— Может, и спробуем, — сплюнул под ноги хитрован. — Коли по-быстрому провернём всё. А так — покуда вывезем, покуда в лесу всё спрячем — время-то о‑го‑го.
— Ох, мудёр ты, Хаснатый, — вроде бы и со всем уважением, но не особенно-то уважительным тоном промолвил Игнат. — Мудёр.
Хитрый мужик был Хаснатый, как говорили — с вывертом. В деревне к нему относились с опаской, не шибко-то доверяли — хитрован был из городских, а городские деревенских, ясное дело, завсегда норовят обвести вокруг пальца, с того, суки гладкие, и кормятся. Хотя… это ведь Хаснатый весь план налёта придумал, что есть, то есть. Всё и обсудили ещё вчера, загодя, заедая малую толику самогона шматком пахучего сала. Много не пили, потому как на дело идти и головы нужны ясные. Вот опосля — вот тогда уж и можно будет разговеться.
— Спрячем подводу в лесу, рядом с усадьбой, — учил Хаснатый. — Сами, как стемнеет, незаметно пробираемся во двор, выставляем раму — вот уже и в людской, а там… А там будет дело! Всё берём быстро, без суеты: сначала связываем старую графиню, потом — малую. И быстренько — по комнатам, по барским покоям…
— А ежели они супротивляться начнут, кричать?
— А ножик у тя на что, Гунявый? Иль уж хотя бы кулак.
— Понял… — Парняга немного помолчал и влез снова. — Мужики говорили, мол, в усадьбе оружия до хреноватой матери.
— Так и мы, чай, не пустые пойдём! Обрез, три «нагана», ножи — что, с двумя бабами не сладим?
— Так и у них могеть…
— Что «могеть», Гунявый? Пулемёт они на чердаке прячут, что ль?
— Пулемёт, не пулемёт, а то, что старая графиня с нечистой силой дружбу водит — факт! Мужики говорили…
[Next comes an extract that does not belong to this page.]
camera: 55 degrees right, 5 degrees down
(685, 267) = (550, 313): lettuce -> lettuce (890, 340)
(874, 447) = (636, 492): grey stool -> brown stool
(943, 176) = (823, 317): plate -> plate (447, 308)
— А при чём тут пулемёт — и нечистая сила?
— Дак я так, к слову…
…Про нечистую силу Гунявый, чтоб ему пусто было, вспомнил и сейчас, едва только налётчики подошли к липам — больно уж зловеще выглядела усадьба на фоне кровавого закатного неба: красные, словно глаза вурдалака, сверкали вечерней зарёй оконные стёкла мансарды, корявились кривоватыми лапами росшие невдалеке сосны, словно крышка гроба, торчала крыша амбара, а чуть левей, чёрными выпяченными рёбрами тянулись вверх стропила выгоревшего пару лет назад флигеля.
— А ну, хватит нечистую поминать, кому сказано! — подходя к ограде, злым шёпотом предупредил Игнат. — Накличешь ещё, дурень. Ну? Чего хмыкашь-то?
— Да не хмыкаю я, дядько Игнат. Колокольчики вспомнил.
— Какие ещё, к ляду, колокольчики? — Угрюмый сплюнул. — Не, ты слыхал, Хаснатый? Вот дурень. Вот дурень-то! Ох, чувствую, зря мы его с собой взяли — управились бы и вдвоём.
— Ничего, Игнате. Нож да обрез лишними никогда не бывают. Да и силёнкою Гуняву нашего Господь не обидел… не знаю, как там чем другим. — Хитрован покосился на спутника. — Так ты к чему колокольчик-то вспомнил, паря?
— К богатству! — ответил тот.
— К чему-у?!
— Колокольчики-то не простые — серебряные, — громким шёпотом объяснил Гунявый. — Я, как со двора уходил, сам слыхал, как старая графиня молодой про них говорила. Ещё подумал — антиресно, сколь в них серебра-то?
— Сыщем, не боись! — Хлопнув парня по плечу, Хаснатый негромко рассмеялся. — И колокольчики сыщем, и всё серебро заберём! Чую — удача ныне с нами!